Children Are a Joy and Other Dirty Lies

I’ll never forget Easter morning this year (never mind that it was like three days ago). Not for the good reasons, like, you know, THE RISEN LORD.

 It is because the baby woke up around five to moan juuuust loud and long enough for us to wake up and toss and turn and rip our earplugs out and glare at each other.
My husband and I were both in nursery that morning at church. Parents dropping off their kids were frazzled and tired, just like us. Some kids freaked out and clung to their parents, forcing the parent to kneel down in their dress clothes and try to convince the child that the world will not end if they leave.

I eyed the childless people walking in, looking fresh and happy, getting to talk with other grown ups and sip coffee and not worry about spit up getting all over their shirts. I WAS TOTALLY JEALOUS.

I imagine them lounging in cashmere until 9am, and then having a leisurely breakfast with two hands and no baby food in sight. Putting on make-up without feeling like there is a ticking time bomb in the next room.

I used to be in the fresh and happy childless club. I got to smile and hold other people’s babies and then go take a nap. I got to go to brunch and not worry about interfering with nap-time (the baby’s, not mine). I used to not think about places I can go to that are “stroller friendly”. Oh my gosh, I used to be able to sit and think and write for as long as I wanted. What have I done?!

I remember thinking: Why are we doing this to ourselves? Is it really worth it?

I know, I know…what a terrible thing for a mother to say. (If you ever read this Bera and other future children, I love you!!)

The honest truth is this: children are a pain. They aren’t reasonable, they don’t like to sleep (unless you need to go somewhere, then suddenly nap-time is forever and you miss your commitment), they scream in public, they need to eat constantly then they spit it up all over you and your nice things and they don’t really care if it is cramping your style.

 And when I say they are a “pain” I don’t mean it just at the superficial level; just an annoyance. I mean it is a pain to my comfort. It is a stab in my inclination that wants to rest, to eat in peace, to be free or to have an “exciting” or glamorous life. It threatens my agenda and my well being. And perhaps not just when they are little, but maybe longer, into the young adult years. People say it is “rewarding”, but what if it’s not?

Yes, of course they are cute and they laugh and you can post all kinds of adorable pictures on Instagram. They can bring us joy. And they do. So much that I think I might explode when Bera smiles up at me with that dopey smile and sleepy eyes after a nap. But that is not why we have children, is it?

Then why?

From a completely practical viewpoint, I would say so that I have someone to care for me when I’m old. But this can’t be the reason. The horrible truth is that some kids die before their parents or just aren’t able to care for them.

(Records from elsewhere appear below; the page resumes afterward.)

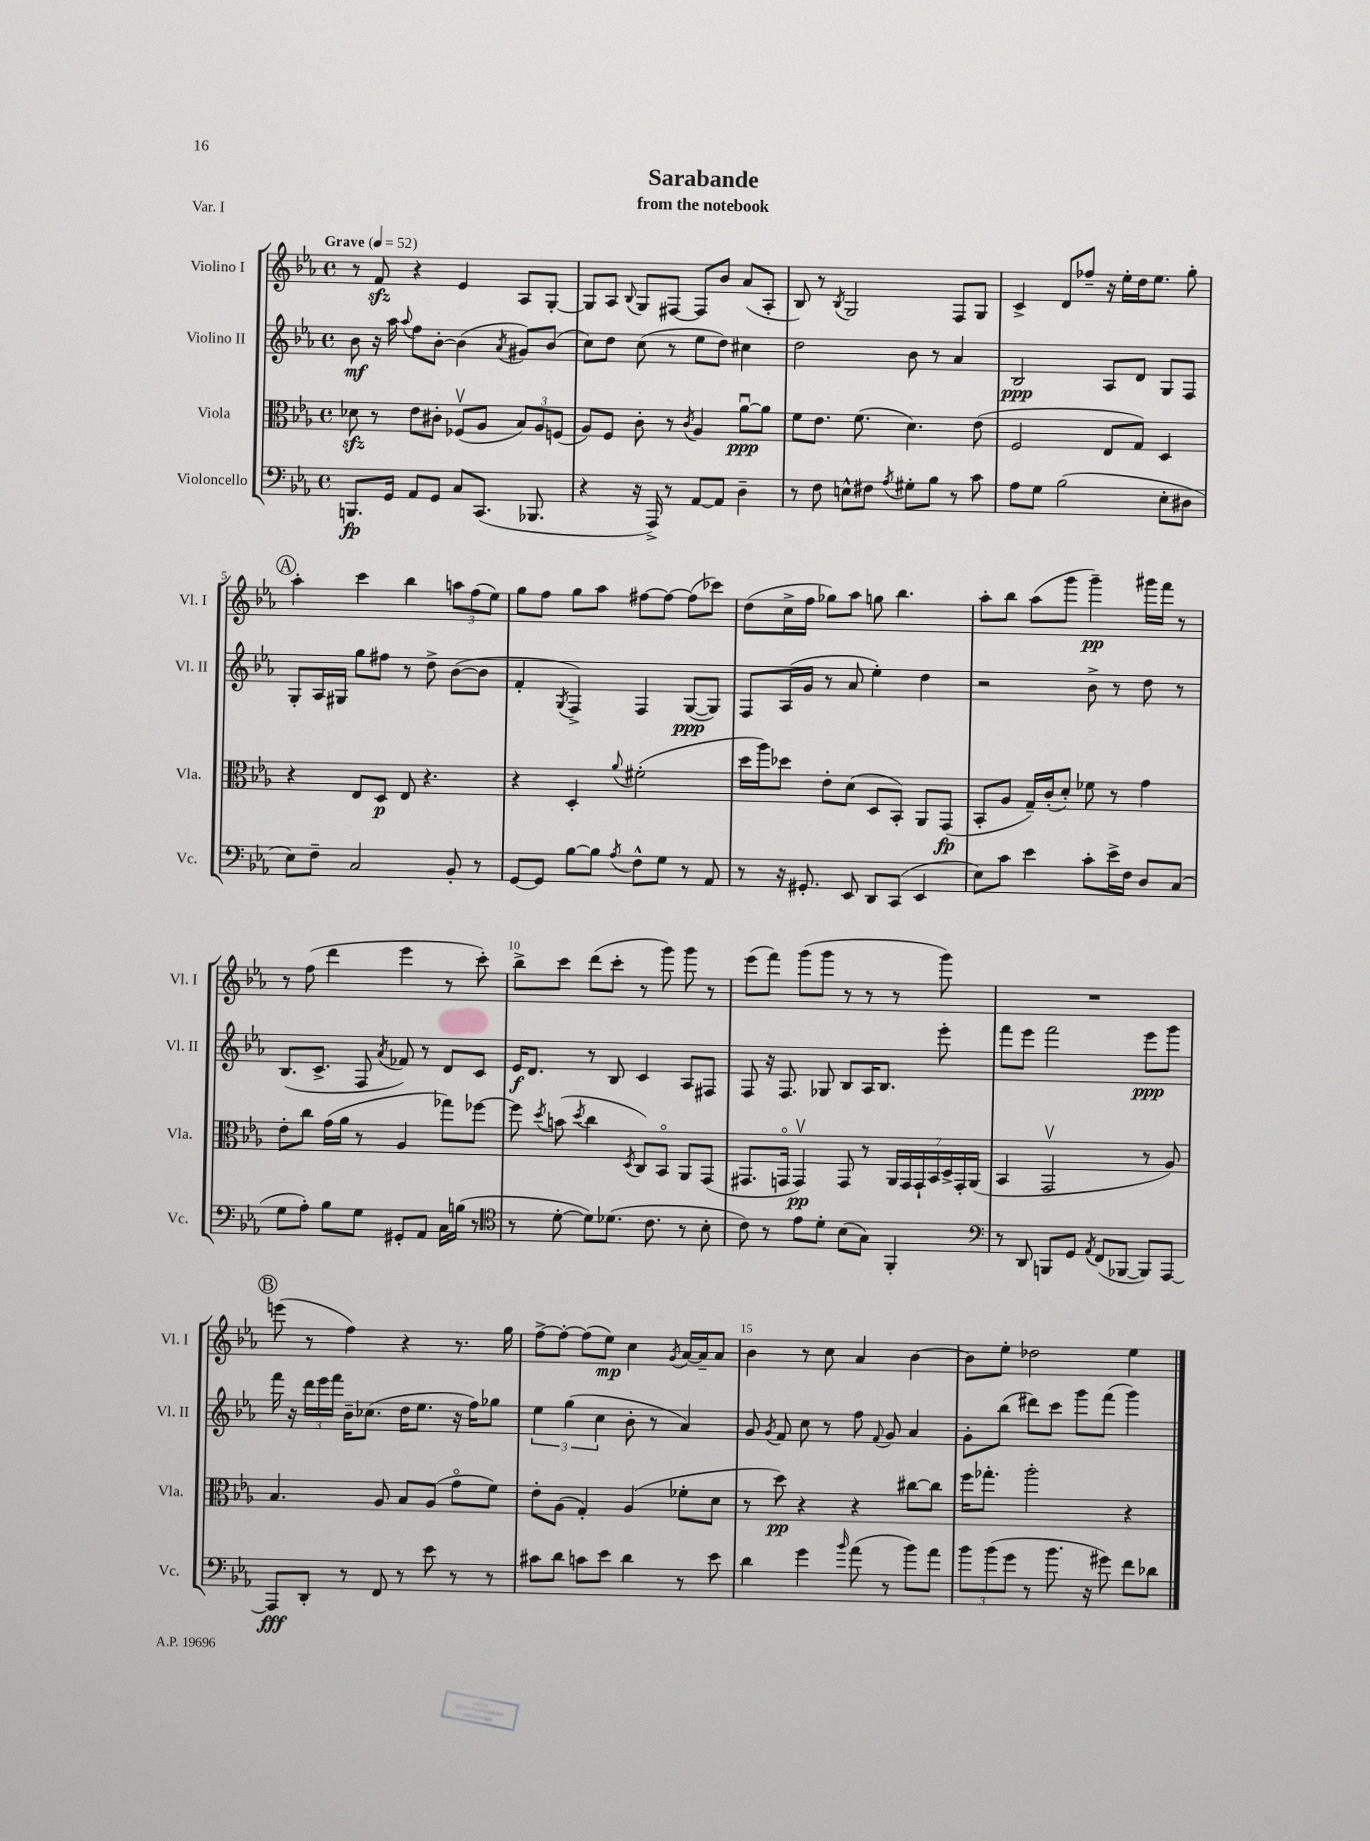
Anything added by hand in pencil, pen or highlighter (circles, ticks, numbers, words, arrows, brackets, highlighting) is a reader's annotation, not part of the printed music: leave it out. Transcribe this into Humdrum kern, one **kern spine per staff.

**kern	**kern	**kern	**kern
*staff4	*staff3	*staff2	*staff1
*clefF4	*clefC3	*clefG2	*clefG2
*k[b-e-a-]	*k[b-e-a-]	*k[b-e-a-]	*k[b-e-a-]
*M4/4	*M4/4	*M4/4	*M4/4
*met(c)	*met(c)	*met(c)	*met(c)
*MM52	*MM52	*MM52	*MM52
8.BBB	8d-	8b-	8r
.	8r	16r	8f
16GG	.	16aa-	.
.	.	8qqaa-	.
8AA-	8e-	8ff	4r
8GG	8c#'	[8b-'	.
8C	(8F-v	(4b-]	4e-
(8.CC	8A-	.	.
.	.	8qa-	.
.	12B-)	8g#)	8A-
8.BBB-	.	.	.
.	12A-	.	.
.	.	(8b-	[8G'
.	(12F	.	.
=	=	=	=
4r	8A-)	8cc)	8G]
.	8F	8dd	8A-
.	.	.	8qqB-
16r	8c'	(8cc	8G
16AAA-^)	.	.	.
8r	8r	8r	[8F#
.	8qc	.	.
[8AA-	4A-	8ee-	8F#]
8AA-]	.	8dd)	8b-
4D~	[8a-u	4cc#	(8a-
.	8a-]	.	8A-'
=	=	=	=
8r	8f	2dd	8B-)
8F	8.e-	.	8r
.	.	.	8qB-
8E^^	.	.	2G
.	(8.f	.	.
8F#	.	.	.
8qA-	.	.	.
8G#'	4.d)	8b-	.
8B-	.	8r	.
8r	.	4a-	8F
8c	(8e-	.	8G
=	=	=	=
8A-	2F	2B-	4c^
8G	.	.	.
(2B-	.	.	8d
.	.	.	8ff-~
.	8E-	8A-	16r
.	.	.	16ee-'
.	8G)	8d	16dd
.	.	.	8.ee-
8E-'	4D	8G	.
8D#	.	8F	8gg'
=	=	=	=
8E-)	4r	8G'	4aa-'
8F~	.	16A-	.
.	.	16G#	.
2C	8E-	8gg	4ccc
.	8D	8ff#	.
.	8E-	8r	4bb-
.	4.r	8dd^	.
8BB-'	.	([8b-	12aa
.	.	.	(12ff
8r	.	8b-]	.
.	.	.	12ee-)
=	=	=	=
[8GG	4r	4f'	8gg
8GG]	.	.	8ff
.	.	8qG	.
[8B-	4D'	4F^)	8gg
8B-]	.	.	8aa-
8qA-	8qqa-	.	.
8F^^	(2f#'	4F	[8ff#
8G	.	.	8ff#_
8r	.	([8G	(8ff#]
8AA-	.	8G])	8ccc-)
=	=	=	=
8r	16dd	8F	(8dd
.	16aa-)	.	.
16r	8dd-	(16A-	16cc^
8.GG#'	.	16g	16ff
.	8e-'	8r	8gg-)
8EE-	(8d	8a-	8aa-
8DD	8D	4ee-')	8gg
(8CC	8BB-')	.	4.bb-
4EE-	8AA-	4dd	.
.	(8GG	.	.
=	=	=	=
8E-)	8BB-'	2r	8aa-'
8c	8A-	.	8bb-
4e-	16G~)	.	(8aa-
.	(16c'	.	.
.	8d')	.	8ggg
8c'	8f-	8b-^	4ggg~)
16e-^	8r	8r	.
16F	.	.	.
8D	4g	8dd	16ggg#
.	.	.	16fff
(8C	.	8r	8r
=	=	=	=
8G	8e-'	(8.B-	8r
8A-')	8cc	.	(8ff
.	.	8.c^	.
8B-	(16g	.	4ddd
.	16a-	.	.
8G	8r	8F	.
.	.	8qa-	.
8GG#'	4A-	8f-)	4eee-
8AA-	.	8r	.
16C	8gg-)	8d	8r
(16B	.	.	.
8r	[8ff-	8c	8ccc')
=	=	=	=
*clefC4	*	*	*
8r	8ff-]	16e-	8bb-^
.	.	8.d	.
.	8qdd	.	.
[8d'	(8b	.	8ccc
.	8qdd	.	.
8d])	4cc	8r	(8ddd
(8.d-	.	8B-	8ccc'
.	8qD	.	.
.	8C)	4c	8r
8.c	.	.	.
.	8BB-o	.	8ggg)
8r	8AA-	8A-	8ggg
8B-'	(8GG	8F#	8r
=	=	=	=
8c)	8.GG#	8F	(8eee-
8r	.	16r	8fff)
.	16GGo	8.F	.
8e-	4GGv)	.	(8ggg
8d'	.	8G-	8ggg
(8B-	8GG	8B-	8r
8G)	8r	16A-	8r
.	.	8.B-	.
4FF'	28AA-	.	8r
.	28GG	.	.
.	28GG`	.	.
.	28BB-	.	.
.	.	8eee-'	8ggg)
.	28D^	.	.
.	28GG'	.	.
.	(28AA-	.	.
=	=	=	=
*clefF4	*	*	*
8r	4BB-	8fff	1r
8DD	.	8eee-	.
8BBB	2GGv	2fff	.
8GG	.	.	.
8qAA-	.	.	.
(8FF	.	.	.
[8BBB-	.	.	.
8BBB-])	8r	8eee-	.
[8AAA-	8A-)	8ggg	.
=	=	=	=
8AAA-]	4.B-	16fff	(8eee
.	.	16r	.
8DD'	.	24ddd	8r
.	.	24eee-	.
.	.	24fff	.
8r	.	16b-~	4ff)
.	.	(8.cc-	.
8FF	8A-	.	.
8r	8B-	16dd	4r
.	.	8.ee-	.
8e-	(8A-	.	.
8r	8go	16r	8.r
.	.	16ff)	.
8r	8f)	8gg-	.
.	.	.	16gg
=	=	=	=
8c#	8e-'	6ee-	[8ff^
8d	(8A-	.	8ff'_
.	.	(6gg	.
8c	4G')	.	(8ff]
.	.	6cc	.
8e-	.	.	8ee-)
4d	(4A-	8b-'	4cc
.	.	8r	.
.	.	.	8qg
8r	8f-'	4a-)	[16a-
.	.	.	16a-~]
8e-	8d	.	8a-
=	=	=	=
4d	8r	8g	4b-
.	.	8qg	.
.	8dd)	8f	.
4g	4r	8cc	8r
.	.	8r	8cc
16qqb-	.	.	.
(8a-	4r	8ff	4a-
.	.	8qqf	.
8r	.	8g	.
8b-)	[8cc#	4a-	[4b-
8a-	8cc#]	.	.
=	=	=	=
12b-	16ff	8g'	8b-]
.	8.gg-'	.	.
(12b-	.	.	.
.	.	(8bb-	8ee-'
12g	.	.	.
8r	2aa-'	8ddd#)	2dd-
8.b-	.	8ccc	.
.	.	8ggg	.
16r	.	.	.
8g#)	.	(8fff	.
8f	4r	4ggg)	4ee-
8d-	.	.	.
==	==	==	==
*-	*-	*-	*-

I have been thinking and thinking on this and perhaps I will never know that deepest reasons, but I can take a guess.
Maybe we have children so that we learn how to let this pain burn away our selfishness. 
Maybe it is so that we know this deep, deep love that helps us understand the love that the Father has for us.

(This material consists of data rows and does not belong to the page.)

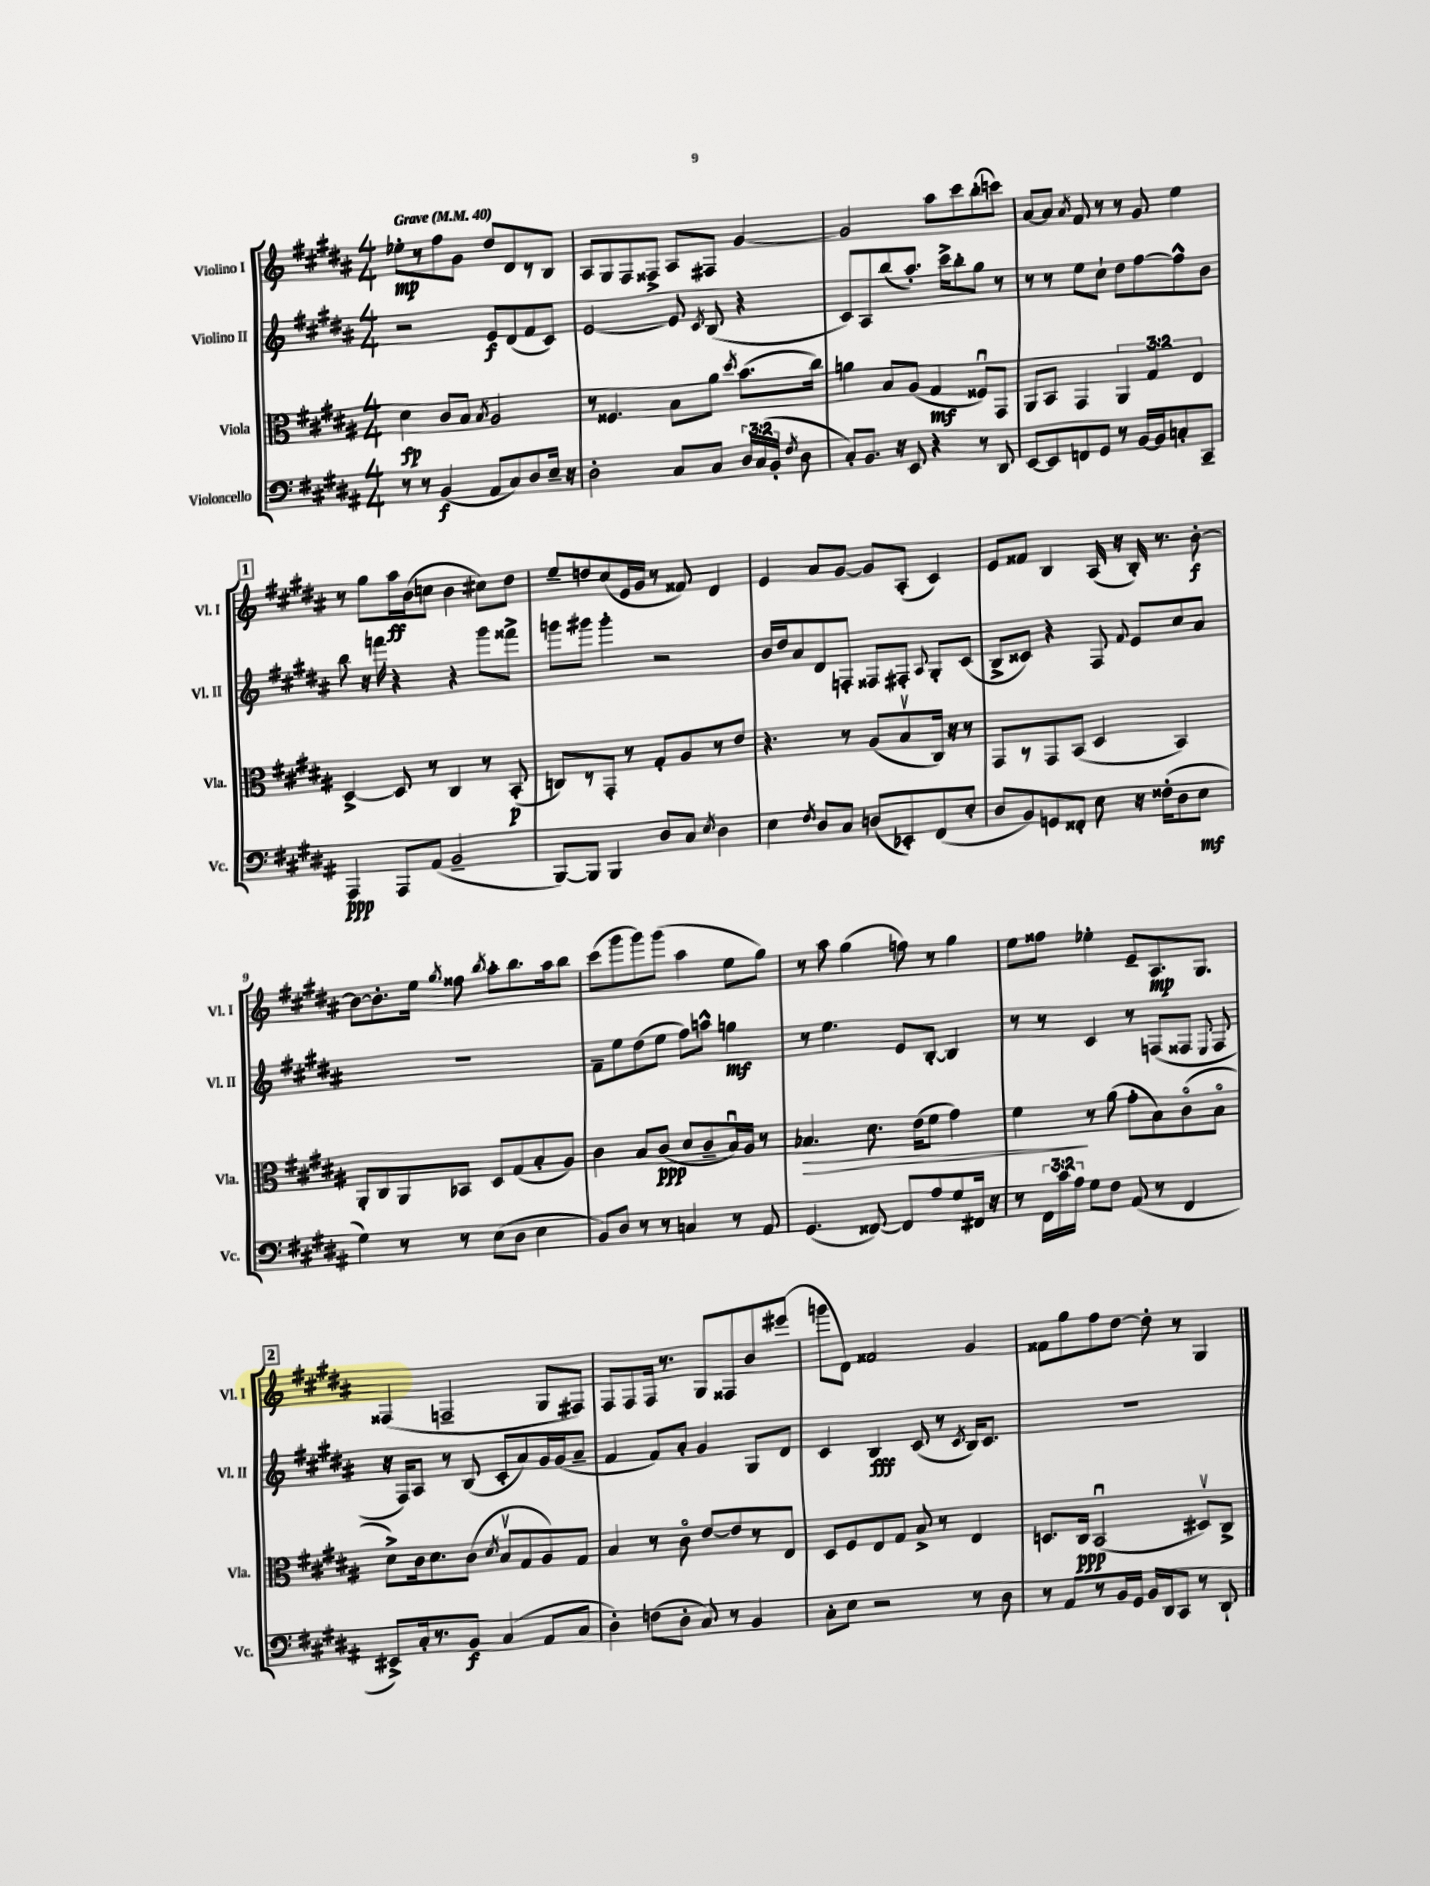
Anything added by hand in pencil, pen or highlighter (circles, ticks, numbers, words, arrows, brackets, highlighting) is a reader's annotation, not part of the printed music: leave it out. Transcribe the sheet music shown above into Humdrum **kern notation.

**kern	**kern	**kern	**kern
*staff4	*staff3	*staff2	*staff1
*clefF4	*clefC3	*clefG2	*clefG2
*k[f#c#g#d#a#]	*k[f#c#g#d#a#]	*k[f#c#g#d#a#]	*k[f#c#g#d#a#]
*M4/4	*M4/4	*M4/4	*M4/4
*MM40	*MM40	*MM40	*MM40
8r	4d#	2r	8ee-'
8r	.	.	8r
(4BB	8c#	.	8ff#
.	8B	.	8g#
.	8qB	.	.
8AA#	2A#	8e	8dd#
8C#)	.	(8d#	8d#
8D#	.	8f#	8r
16E~	.	8c#)	8B
16r	.	.	.
=	=	=	=
2D#'	8r	[2e	8A#
.	4.F##	.	8G#
.	.	.	8F#
.	.	.	8F##^
8C#	8B	8e]	8A#
.	.	8qc#	.
8C#	8a#	(8B	8F#
.	8qdd#	.	.
24D#	(8.b	4r	[4g#
(24C#	.	.	.
24BB'	.	.	.
8qF#	.	.	.
8D#	.	.	.
.	16cc#)	.	.
=	=	=	=
8C#')	4a	8c#)	2g#]
8.BB	.	8A#	.
.	8B	(8bb	.
16r	.	.	.
8EE	(8A#	8.aa#')	.
4r	4G#	.	8aa#
.	.	16ccc#^	.
.	.	8bb'	8ccc#
8r	8F##u)	8gg#	(8bb'
8DD#	8GG#	8r	8ccc)
=	=	=	=
[8EE	8AA#	8r	[8a#
8EE]	8BB	8r	8a#]
.	.	.	8qa#
8FF	4GG#	8ee	8f#
8GG#	.	8cc#`	8r
8r	6AA#	8dd#	8r
[16BB	.	[8ff#	8g#
.	6G#	.	.
16BB]	.	.	.
8C'	.	8ff#^^]	4ee
.	6E	.	.
8CC#~	.	8b	.
=	=	=	=
4AAA#	[4D#^	8bb	8r
.	.	16r	8gg#
.	.	16fff	.
8AAA#	8D#]	4r	16aa#
.	.	.	(16b
(8AA#	8r	.	8cc
2BB~	4C#	4r	4b
.	8r	8ggg#	8cc#)
.	(8BB'	8fff##^	8dd#
=	=	=	=
[8BBB)	8C)	8ggg	8ee~
8BBB]	8r	8ggg#	8dd
4BBB	8GG#'	4ggg#'	(8cc#
.	8r	.	16e
.	.	.	16g#
8D#	8G#'	2r	8r
8C#	8A#	.	8f##)
8qE	.	.	.
4D#	8r	.	4d#
.	8e	.	.
=	=	=	=
4E	4.r	16b	4e
.	.	16dd#	.
.	.	8a#	.
8qF#	.	.	.
8D#	.	8d#	8a#
8C#	8r	8F'	[8g#
(8D	(8A#	8F##	8g#]
8EE-')	8Bv	8F#'	(8A#'
.	.	8qqA#	.
(8FF#	16C#)	8G#'	4c#)
.	16r	.	.
8E'	8r	(8c#	.
=	=	=	=
8D#	8GG#	8B^	8e
8BB)	8r	8c##)	8f##
8GG	8GG#	4r	4B
8FF##'	(8BB	.	.
8E	4D#	8F#	(16A#
.	.	.	16r
.	.	8qqf#	.
16r	.	8e	16B')
(16F##'	.	.	8.r
8D#	4BB)	8cc#	.
8E	.	8a#	[8b'
=	=	=	=
4G#)	8AA#'	1r	8b_
.	8C#	.	8.b']
8r	8AA#	.	.
.	.	.	16ee
.	.	.	8qgg#
8r	8BB-	.	8ff##
.	.	.	8qbb
(8E	8D#	.	8aa#'
8D#	(8G#	.	8.bb
4E	8B'	.	.
.	.	.	16aa#
.	8A#)	.	8bb
=	=	=	=
8BB)	4c#	8f#~	(8ccc#
8D#	.	8ee	8ggg#
8r	8B	(8dd#	8ggg#)
8r	(8c#	8ee	(8ggg#
4C	8d#	8ff#)	4aa#
.	8c#~	8aa^^	.
8r	16Bu)	4gg	8ee
.	16A#	.	.
8AA#	8r	.	8gg#)
=	=	=	=
(4.GG#	4.B-	8r	8r
.	.	4.ee	8aa#
.	.	.	(4gg#
[8FF##)	8.d#	.	.
8FF##]	.	8e	8ff)
.	(16e	.	.
8A#	8f#	[8B'	8r
8G#	4g#)	4B]	4gg#
16FF#	.	.	.
16r	.	.	.
=	=	=	=
8r	4f#	8r	8ee
24FF#	.	8r	8ff##
24c#	.	.	.
24A#	.	.	.
8G#	8r	4c#	4ee-'
8F#	(8a#	.	.
(8AA#	8g#'	8r	8e~
8r	8B)	(8F	8.A#
4FF#	(8c#o	8F##	.
.	.	.	8.G#
.	.	8qqE	.
.	8Bo	8F##	.
=	=	=	=
8EE#^)	8d#^)	16r	(4F##
.	.	16F#)	.
16C#'	16c#	8A#	.
8.r	8.d#	.	.
.	.	8r	2F~
8BB	(8c#	(8B	.
.	8qd#	.	.
(4C#	8Bv	8c#'	.
.	8G#	8a#)	.
8AA#	8A#)	16g#	8G#
.	.	(16g#	.
8C#	8G#	8a#~	8F#)
=	=	=	=
4D#')	4B	4f#	8F#
.	.	.	8F#
(8F	8r	8f#)	16F#
.	.	.	8.r
8D#'	8c#o	8a#'	.
8C#)	[8e	4g#	8G#
8r	8e]	.	8F##
4BB	8r	8G#	8b
.	8E	8d#	(8eee#
=	=	=	=
8C#'	8D#	4c#	8ggg
8E	8F#	.	8d#)
2r	8E	4B	2f##
.	8G#	.	.
.	8B^	(8c#	.
.	8r	8r	.
.	.	8qc#	.
8r	4E	16B)	4g#
.	.	8.c#	.
8D#	.	.	.
=	=	=	=
8r	8.D	1r	8f##
8AA#	.	.	8gg#
.	16C#	.	.
8r	(2BBu	.	8ff#
16BB	.	.	[8dd#
16GG#	.	.	.
16BB	.	.	8dd#']
16DD#	.	.	.
8CC#	.	.	8r
8r	8D#v)	.	4G#
8DD#`	8C#^	.	.
==	==	==	==
*-	*-	*-	*-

But I think that anything that has to do with people is insanely important. I do. They last forever and they matter more than any other thing. I think that interacting with cashiers, traffic cops and friends matters more than we will ever know.

And when you have a kid…that’s a whole lot of interacting. That’s a lot of the stuff that matters and lasts forever.

 

 

This is not about me molding a person into how I want them to be (tempting) or to be a mini version of myself, but showing a person the grace that I have found to be redemptive and amazing. A human I see everyday that needs to know the love of Jesus.     This is not so that I can feel important or comfortable or always “happy” necessarily. But for a person who will last for eternity to know they are loved by me, even if they can’t return it, and forever cherished by Christ.